Reading passage:
** Begin **
Monday, March 14, 2011

Getting down the mountain is as easy as the person who is guiding you down

Below is the message I shared yesterday at Good Shepherd.  For Lent we are talking about submitting to God.  This is not exactly an exciting topic, but I think it is a crucial one.  I hope it holds for you a word from God.



James 4:7-10 (NIV)
 7 Submit yourselves, then, to God. Resist the devil, and he will flee from you. 8 Come near to God and he will come near to you. Wash your hands, you sinners, and purify your hearts, you double-minded. 9 Grieve, mourn and wail. Change your laughter to mourning and your joy to gloom. 10 Humble yourselves before the Lord, and he will lift you up.

Mark 1:35-39 (New International Version, ©2011)

 35 Very early in the morning, while it was still dark, Jesus got up, left the house and went off to a solitary place, where he prayed. 36 Simon and his companions went to look for him, 37 and when they found him, they exclaimed: “Everyone is looking for you!” 38 Jesus replied, “Let us go somewhere else—to the nearby villages—so I can preach there also. That is why I have come.” 39 So he traveled throughout Galilee, preaching in their synagogues and driving out demons.

As you have likely heard me say many times, in this season of Lent we will look at how we can submit or give over specific areas of our lives to God so that we might be able to more fully follow God and so that we might come closer to who God intended us and created us to be.  
But I think it is important, before we talk about how we can submit more fully, that we talk about why we need to submit to God and what submitting really means.
What does it mean to submit?
For me, if I am being honest, the word doesn’t have a great context.  Submitting is synonymous with losing or quitting or getting beaten at something.  But this isn’t quite the real meaning of the word.
The word submit has a couple of possible meanings, the first two I found are the ones that I think are applicable for us: 1. To give over or yield to the power or authority of another.  2. To subject to some kind of treatment or influence.  This is what we are doing when we submit to God. 
We are choosing to yield to the power and authority of God and asking God, through the power and indwelling of the Holy Spirit to not just influence our lives, but to guide our thoughts, plans and actions. 
As such, I think submitting begins with admitting that someone else has more knowledge, power or ability than you.
When we think about that, it makes sense that we often think of submitting as losing or admitting defeat
In a world where independence and self-reliance is seen as maybe the ultimate value, admitting that someone – anyone, even God – is more capable of planning and guiding your life is a hard pill to swallow. 
But this is what we say we believe.  We say that we believe that God has good things planned for us.  We say in confession and in many other ways that we are not perfect and have fallen short of God’s – and our own – plans for our lives.
** End **
Data section:
** Begin **
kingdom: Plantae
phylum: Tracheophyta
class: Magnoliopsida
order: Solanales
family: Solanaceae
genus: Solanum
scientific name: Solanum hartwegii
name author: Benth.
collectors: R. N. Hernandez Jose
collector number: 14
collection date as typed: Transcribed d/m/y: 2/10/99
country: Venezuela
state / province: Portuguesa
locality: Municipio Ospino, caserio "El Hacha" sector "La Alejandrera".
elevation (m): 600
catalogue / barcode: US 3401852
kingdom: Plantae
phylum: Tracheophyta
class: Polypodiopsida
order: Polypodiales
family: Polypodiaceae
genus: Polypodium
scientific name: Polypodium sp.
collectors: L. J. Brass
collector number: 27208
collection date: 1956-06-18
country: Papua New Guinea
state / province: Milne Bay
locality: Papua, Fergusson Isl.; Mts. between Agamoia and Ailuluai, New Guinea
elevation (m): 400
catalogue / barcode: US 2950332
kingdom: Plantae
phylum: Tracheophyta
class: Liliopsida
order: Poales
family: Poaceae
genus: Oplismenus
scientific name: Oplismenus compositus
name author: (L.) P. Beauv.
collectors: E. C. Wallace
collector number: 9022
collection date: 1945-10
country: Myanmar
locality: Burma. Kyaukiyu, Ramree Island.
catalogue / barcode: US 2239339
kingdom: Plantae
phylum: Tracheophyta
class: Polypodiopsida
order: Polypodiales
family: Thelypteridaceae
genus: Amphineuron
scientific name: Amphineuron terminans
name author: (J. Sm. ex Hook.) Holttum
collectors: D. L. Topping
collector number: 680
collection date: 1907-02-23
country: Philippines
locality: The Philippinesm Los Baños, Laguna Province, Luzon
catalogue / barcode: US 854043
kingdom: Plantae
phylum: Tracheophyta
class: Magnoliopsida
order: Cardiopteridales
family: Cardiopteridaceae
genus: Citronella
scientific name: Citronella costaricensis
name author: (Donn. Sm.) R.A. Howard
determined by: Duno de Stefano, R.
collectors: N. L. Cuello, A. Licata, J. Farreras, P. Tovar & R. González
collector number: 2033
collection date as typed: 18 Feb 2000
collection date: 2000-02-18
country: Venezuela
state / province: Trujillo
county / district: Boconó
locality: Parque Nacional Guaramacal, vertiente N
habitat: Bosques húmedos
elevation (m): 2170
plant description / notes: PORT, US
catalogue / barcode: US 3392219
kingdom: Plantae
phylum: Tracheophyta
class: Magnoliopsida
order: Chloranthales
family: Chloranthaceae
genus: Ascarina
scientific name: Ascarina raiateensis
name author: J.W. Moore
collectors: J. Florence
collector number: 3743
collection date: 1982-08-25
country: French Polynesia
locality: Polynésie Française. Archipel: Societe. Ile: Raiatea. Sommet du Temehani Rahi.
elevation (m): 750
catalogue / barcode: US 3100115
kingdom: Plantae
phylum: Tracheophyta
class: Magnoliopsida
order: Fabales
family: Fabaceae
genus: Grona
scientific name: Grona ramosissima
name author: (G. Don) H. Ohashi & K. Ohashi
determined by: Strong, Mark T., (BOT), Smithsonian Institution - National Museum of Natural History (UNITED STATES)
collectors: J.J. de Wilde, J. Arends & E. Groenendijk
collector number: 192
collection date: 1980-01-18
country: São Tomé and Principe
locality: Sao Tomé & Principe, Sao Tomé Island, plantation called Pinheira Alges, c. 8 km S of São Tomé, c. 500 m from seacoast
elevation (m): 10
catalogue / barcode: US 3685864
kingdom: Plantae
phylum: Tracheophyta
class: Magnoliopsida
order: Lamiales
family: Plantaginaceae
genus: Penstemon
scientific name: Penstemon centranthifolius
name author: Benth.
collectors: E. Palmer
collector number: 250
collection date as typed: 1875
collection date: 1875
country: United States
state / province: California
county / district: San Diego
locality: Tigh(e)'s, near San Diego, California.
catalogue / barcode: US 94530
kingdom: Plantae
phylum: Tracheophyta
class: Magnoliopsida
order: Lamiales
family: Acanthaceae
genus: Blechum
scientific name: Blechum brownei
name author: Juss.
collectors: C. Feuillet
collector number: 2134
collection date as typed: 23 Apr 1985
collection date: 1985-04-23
** End **
Set of tasks:
1 - According to the sermon, why does it make sense that people often think of submitting as losing or admitting defeat? Answer in one to three sentences.
2 - Summarize the sermon in two sentences.
3 - In the sermon, what topic is the speaker's congregation discussing for Lent?
The items are separate material and have no connection to the sermon.

Solved problems:
1 - The sermon says that submitting begins with admitting that someone else has more knowledge, power or ability than you. In a world where independence and self-reliance may be seen as the ultimate value, admitting that someone else, even God, is more capable of planning and guiding your life is hard to accept.

2 - During Lent, the speaker is examining how to submit specific areas of life to God, starting with why submission is needed and what it means. To submit means yielding to God's power and authority and asking God to guide one's thoughts, plans and actions, which is hard in a world that prizes independence but fits what believers say they believe about God's good plans and their own shortcomings.

3 - Submitting to God.